Istio: a cause and solution of the “SQLSTATE Connection refused”

By | 04/23/2021

During starting a pod we got errors “SQLSTATE[HY000] [2002] Connection refused’” in two different applications – a РНР/Yii and NodeJS.

In the РHР/Yii it’s coming when we are running a pre-install hook during deployment with Helm and on the MySQL Migration Job execution:

Yii Migration Tool (based on Yii v2.0.38)Exception ‘yii\db\Exception’ with message ‘SQLSTATE[HY000] [2002] Connection refused’in /app/vendor/yiisoft/yii2/db/Connection.php:642Error Info:
Array
(
[0] => HY000
[1] => 2002
[2] => Connection refused
)Caused by: Exception ‘PDOException’ with message ‘SQLSTATE[HY000] [2002] Connection refused”

Contents

The cause

This is simple enough: when we added Istio to an environment, it adds its sidecar container to all our pods. With this, sometimes can happen that an application’s container will start before the sidecar with Envoy will be ready to proxy the traffic.

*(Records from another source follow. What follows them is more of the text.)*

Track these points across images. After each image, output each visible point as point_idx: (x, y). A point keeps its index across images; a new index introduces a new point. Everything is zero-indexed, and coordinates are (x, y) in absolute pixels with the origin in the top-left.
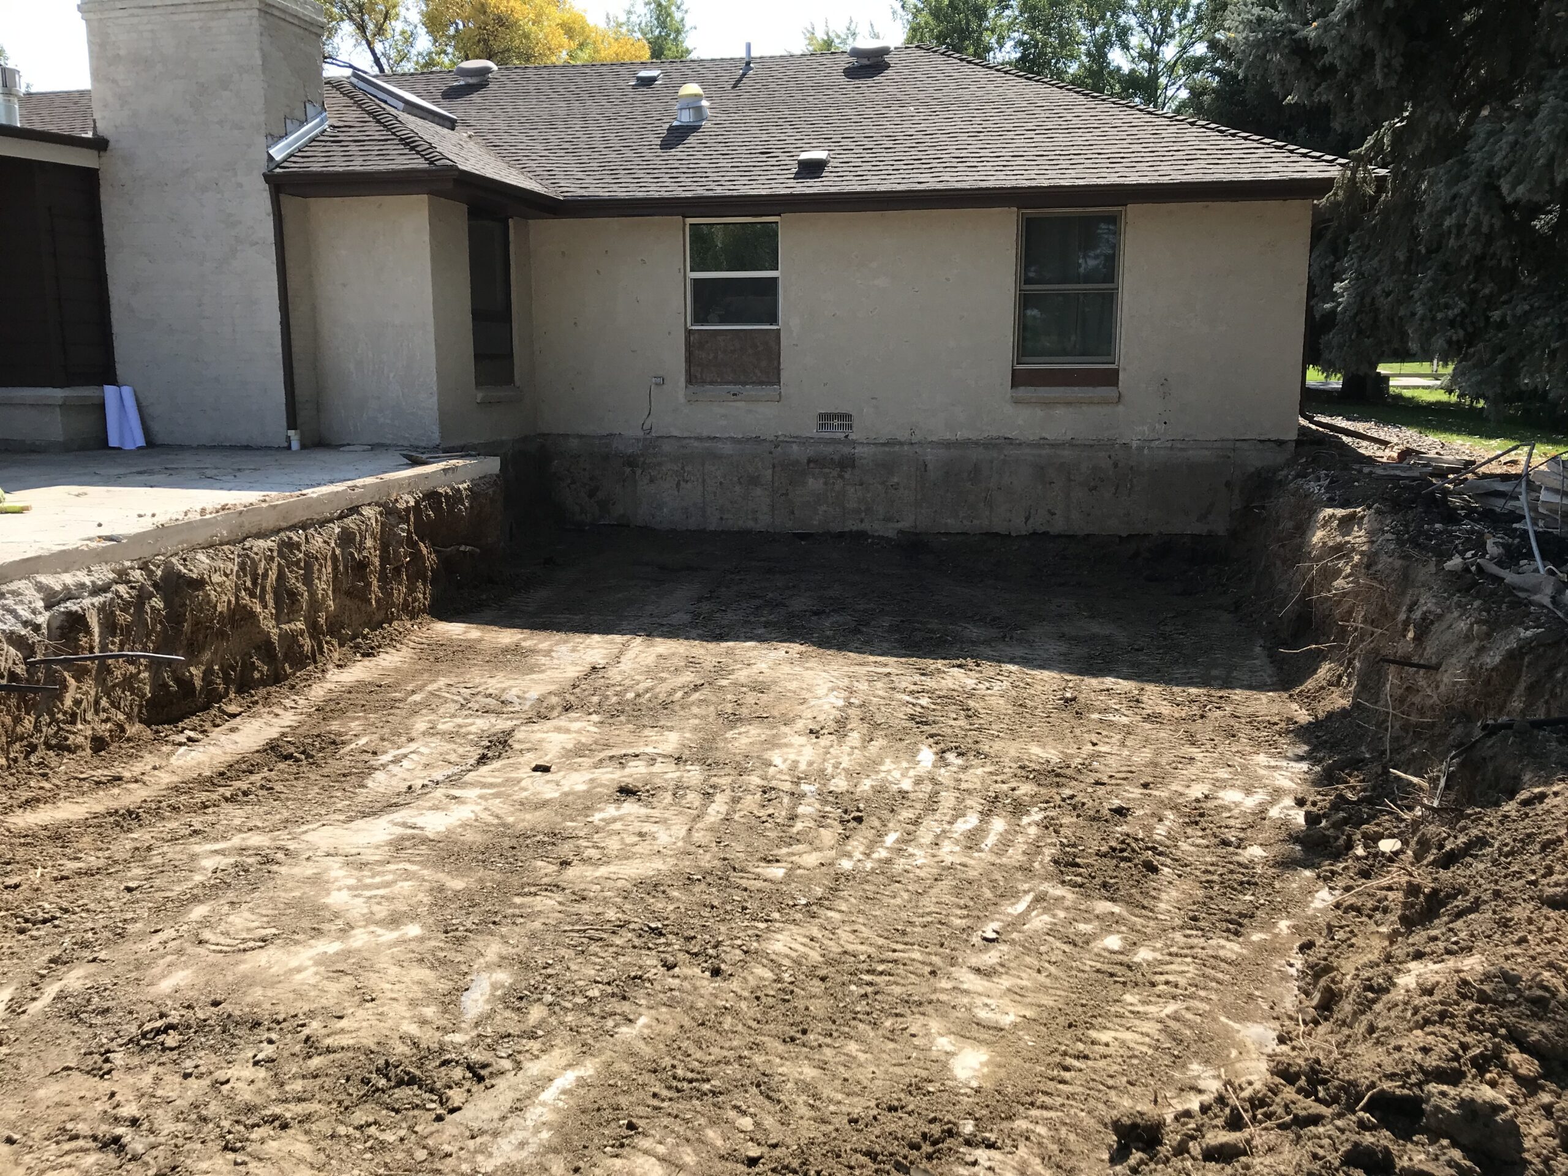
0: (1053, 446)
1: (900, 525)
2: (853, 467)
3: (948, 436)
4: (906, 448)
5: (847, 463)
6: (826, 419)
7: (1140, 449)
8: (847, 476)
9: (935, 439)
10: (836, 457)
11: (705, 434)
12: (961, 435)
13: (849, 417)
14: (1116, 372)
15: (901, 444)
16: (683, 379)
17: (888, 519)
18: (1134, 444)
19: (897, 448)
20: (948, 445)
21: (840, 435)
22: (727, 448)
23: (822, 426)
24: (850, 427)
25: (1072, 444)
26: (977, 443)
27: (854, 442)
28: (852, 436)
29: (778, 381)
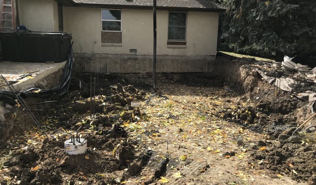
0: (175, 56)
1: (146, 71)
2: (137, 60)
4: (147, 56)
6: (131, 50)
7: (190, 57)
8: (136, 62)
10: (133, 58)
11: (106, 53)
13: (136, 50)
14: (186, 42)
16: (101, 41)
17: (144, 70)
18: (189, 56)
19: (145, 56)
21: (134, 53)
22: (110, 56)
23: (130, 52)
24: (136, 52)
25: (178, 56)
26: (161, 55)
27: (137, 55)
28: (137, 54)
29: (121, 42)
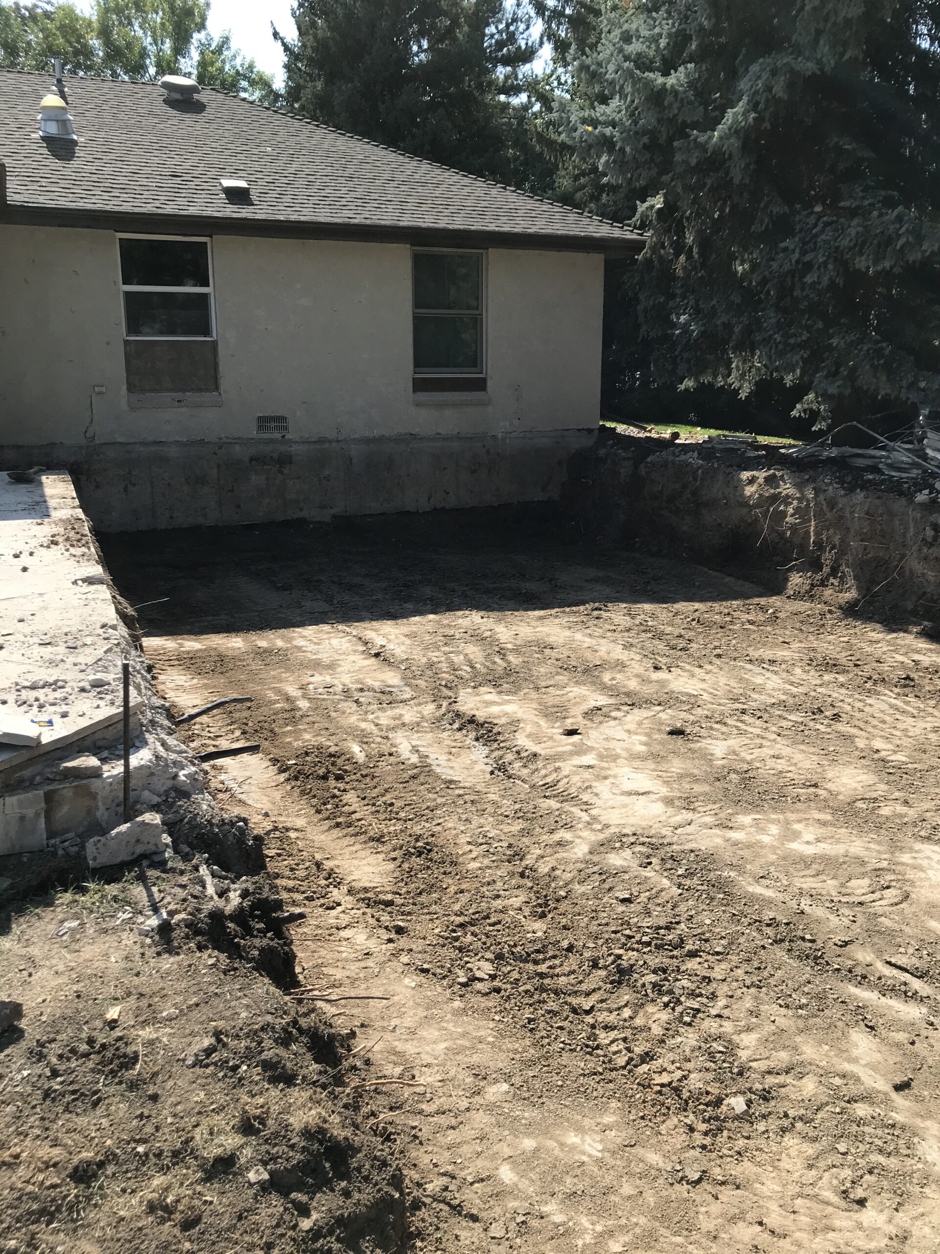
0: (445, 439)
1: (333, 511)
2: (291, 463)
3: (368, 434)
4: (334, 444)
5: (284, 460)
6: (264, 422)
7: (504, 439)
8: (286, 471)
9: (356, 436)
10: (275, 455)
11: (151, 439)
12: (376, 433)
13: (283, 419)
14: (484, 381)
15: (330, 442)
16: (124, 387)
17: (322, 507)
18: (500, 436)
19: (327, 445)
20: (367, 441)
21: (277, 435)
22: (173, 452)
23: (260, 428)
24: (286, 428)
25: (458, 437)
26: (389, 439)
27: (290, 441)
28: (289, 436)
29: (217, 388)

See discussions: Delaying application start until sidecar is ready, App container unable to connect to network before sidecar is fully running и Pod fails to start: Application container unable to access network before sidecar ready.

And solution

In general, Istio waits for the Kubernetes to implement a kind of solution:

The full solution to this in Kubernetes is for k8s to support Sidecar containers as a first class concept, starting them up entirely before starting up the application container.

Check this comment.

But as this solution not done on Kubernetes 1.19, and our AWS Elastic Kubernetes Service works on 1.18, we need to find another way.

Still, in the Istio 1.7 version was added an option that can help:

Added config option values.global.proxy.holdApplicationUntilProxyStarts, which causes the sidecar injector to inject the sidecar at the start of the pod’s container list and configures it to block the start of all other containers until the proxy is ready.

It can be set globally for the whole mesh:

apiVersion: v1
data:
  mesh: |-
    defaultConfig:
      discoveryAddress: istiod.istio-system.svc:15012
      proxy:
        holdApplicationUntilProxyStarts: true
...

Or by a Pod’s level via annotations:

annotations:
  proxy.istio.io/config: '{ "holdApplicationUntilProxyStarts": true }'

Also, there utilities like envoy-preflight that perform checks of the istio-proxy container, and only when it’s alive will start other containers in a pod.

But in our current case the issue was in another: istio-proxy can not start because of the error caused by the DNS settings of the pod, see more at Kubernetes: NodeLocal DNS and the “lookup istiod.istio-system.svc on lookup: no such host” error.

So, when an application started and tried to connect to a MySQL (AWS RDS Aurora), it got the “Connection reset” errors, as Envoy wasn’t able to proxy its traffic.